L’interpretazione dei bravissimi attori, di collaudata collaborazione artistica con il regista russo, passa attraverso costruzioni drammatiche, ludiche e miste (teorizzate e praticate dal pedagogo Vasiliev), rese anche con altre forme artistiche e performative come la danza e il cinema in uno splendido spazio scenografico (curato da Philippe Lagrue) che dagli interni di appartamenti lussuosi o disabitati si protende ad un proscenio semicircolare dove i movimenti diventano metafora della coscienza mascherata che si svela. Non è casuale, infatti, che il titolo sia stato tradotto con l’aggiunta del sostantivo uomo al più generico sconosciuto: la pièce, infatti, sia per Čechov che per Vassiliev, risulta particolarmente interessante per il lavoro di scoperta, non tanto dell’identità anagrafica del finto maggiordomo, ma dell’interiorità invisibile di quel terrorista che attua un cambiamento di vita con una ritrovata verità esistenziale.

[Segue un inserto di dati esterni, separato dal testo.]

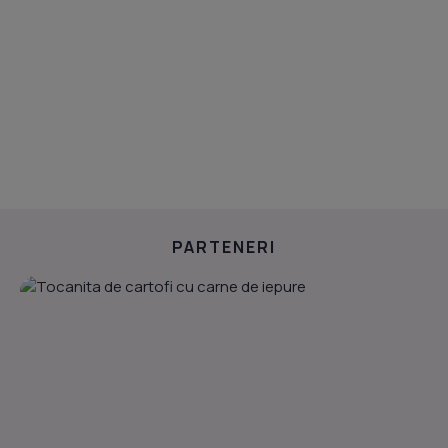
PARTENERI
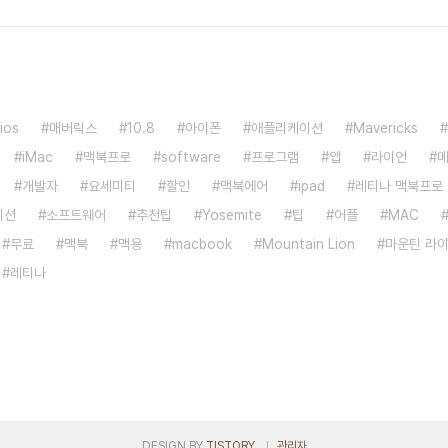
ios
매버릭스
10.8
아이폰
애플리케이션
Mavericks
iMac
맥북프로
software
프로그램
앱
라이언
개발자
요세미티
할인
맥북에어
ipad
레티나 맥북프로
이션
소프트웨어
추천팁
Yosemite
팁
어플
MAC
무료
맥북
맥용
macbook
Mountain Lion
마운틴 라
레티나
DESIGN BY
TISTORY
관리자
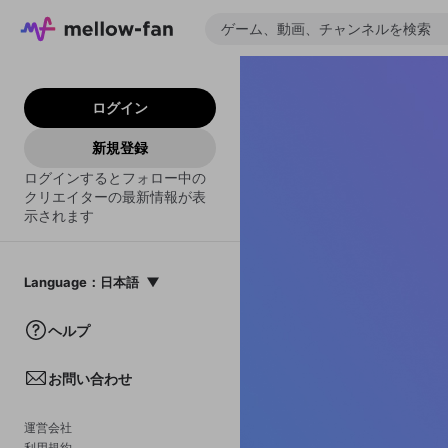
ログイン
新規登録
ログインするとフォロー中の
クリエイターの最新情報が表
示されます
Language
：
日本語
日本語
ヘルプ
English
お問い合わせ
中文(簡体)
한국어
運営会社
利用規約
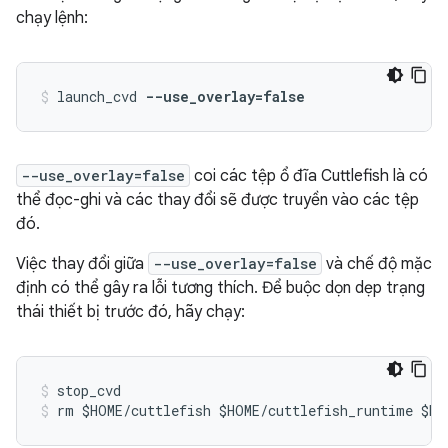
chạy lệnh:
launch_cvd 
--use_overlay=false
--use_overlay=false
coi các tệp ổ đĩa Cuttlefish là có
thể đọc-ghi và các thay đổi sẽ được truyền vào các tệp
đó.
Việc thay đổi giữa
--use_overlay=false
và chế độ mặc
định có thể gây ra lỗi tương thích. Để buộc dọn dẹp trạng
thái thiết bị trước đó, hãy chạy:
stop_cvd
rm $HOME/cuttlefish $HOME/cuttlefish_runtime $HO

Il regista Vassiliev, in un intervista rilasciata il 17 aprile scorso a Fanny Mentré, responsabile del comitato di lettura presso il Teatro Nazionale di Strasburgo, ha evidenziato l’attualità della novella cechoviana, di marcata e indiscussa affinità dostoevskjana per l’aspetto estetico-letterario, in relazione ai recenti eventi terroristici: ciò ha indirizzato la scelta registica di mettere in scena, per la prima volta, l’autore russo la cui produzione è stata da sempre oggetto di sua ricerca teatrale. Il maestro, studioso del fenomeno terrorismo nella storia della Russia a partire dal 1870, spiega nell’intervista, che, attualmente il suo interesse, ben presente in questo testo letterario, è quello di interrogarsi, su ciò che avviene nell’attuale società che giunge ad idee radicali del terrorismo facendone aderire soprattutto i giovani; si/ci interroga sulla prematura sclerotizzazione di cuore e la conseguente deriva dell’umanità all’annientamento totale e all’indifferenza generale.

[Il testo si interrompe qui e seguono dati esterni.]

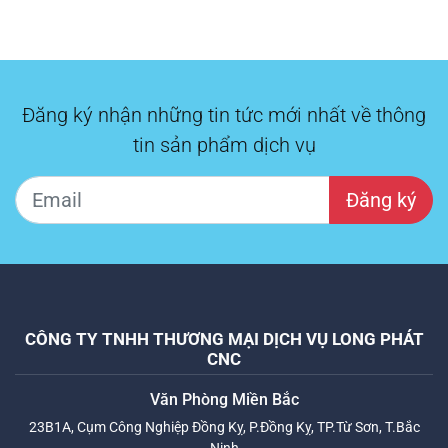
Đăng ký nhận những tin tức mới nhất về thông
tin sản phẩm dịch vụ
Đăng ký
CÔNG TY TNHH THƯƠNG MẠI DỊCH VỤ LONG PHÁT
CNC
Văn Phòng Miền Bắc
23B1A, Cụm Công Nghiệp Đồng Kỵ, P.Đồng Kỵ, TP.Từ Sơn, T.Bắc
Ninh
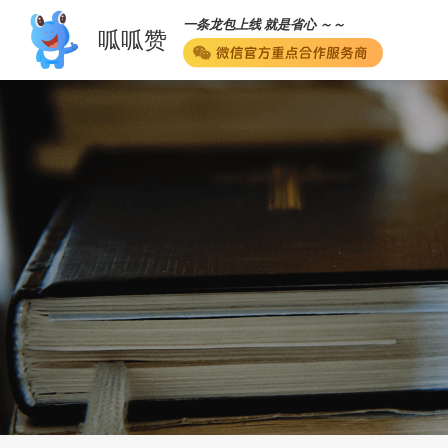
一条龙包上线 就是省心 ～～
呱呱赞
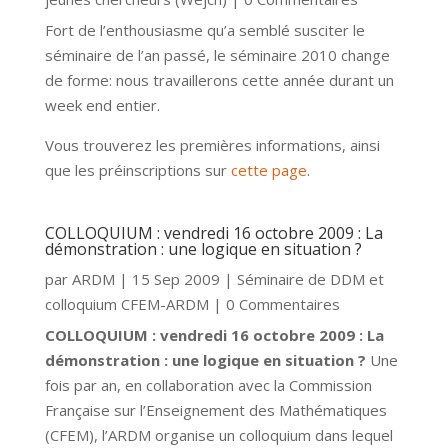
Fort de l’enthousiasme qu’a semblé susciter le
séminaire de l’an passé, le séminaire 2010 change
de forme: nous travaillerons cette année durant un
week end entier.
Vous trouverez les premières informations, ainsi
que les préinscriptions sur
cette page
.
COLLOQUIUM : vendredi 16 octobre 2009 : La
démonstration : une logique en situation ?
par
ARDM
|
15 Sep 2009
|
Séminaire de DDM et
colloquium CFEM-ARDM
| 0 Commentaires
COLLOQUIUM : vendredi 16 octobre 2009 : La
démonstration : une logique en situation ?
Une
fois par an, en collaboration avec la Commission
Française sur l’Enseignement des Mathématiques
(CFEM), l’ARDM organise un colloquium dans lequel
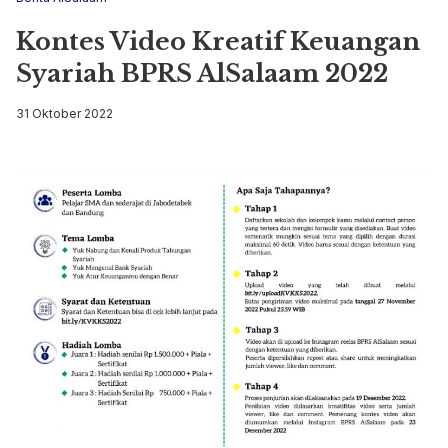
Kontes Video Kreatif Keuangan
Syariah BPRS AlSalaam 2022
31 Oktober 2022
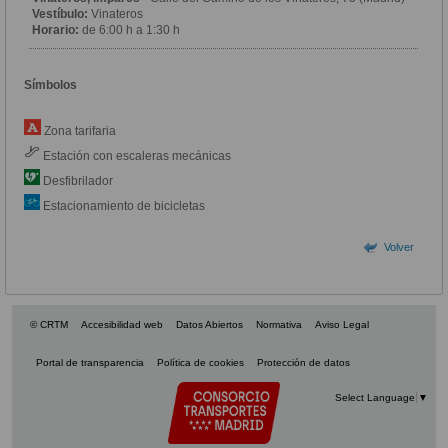
Vestíbulo:
Vinateros
Horario:
de 6:00 h a 1:30 h
Símbolos
Zona tarifaria
Estación con escaleras mecánicas
Desfibrilador
Estacionamiento de bicicletas
Volver
© CRTM
Accesibilidad web
Datos Abiertos
Normativa
Aviso Legal
Portal de transparencia
Política de cookies
Protección de datos
Select Language
▼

La contemporaneità della pièce è totale. La relazione tra Orlov e la sua amante è una sorta di rappresentazione metateatrale per il finto maggiordomo il quale però, sebbene realizzi un cambiamento nella sua esistenza, non riuscirà ad operare scelte propositive e generatrici: anche l’uomo sconosciuto si libererà della nuova creatura data alla luce dall’amante suicida.
Lo sconosciuto, a sua volta, per un effetto domino, si propone come specchio alle coscienze contemporanee.
Di indiscutibile alto valore artistico e sociale l’opera ha in sé la meritata invocazione ad essere rappresentata in teatri nazionali ed internazionali.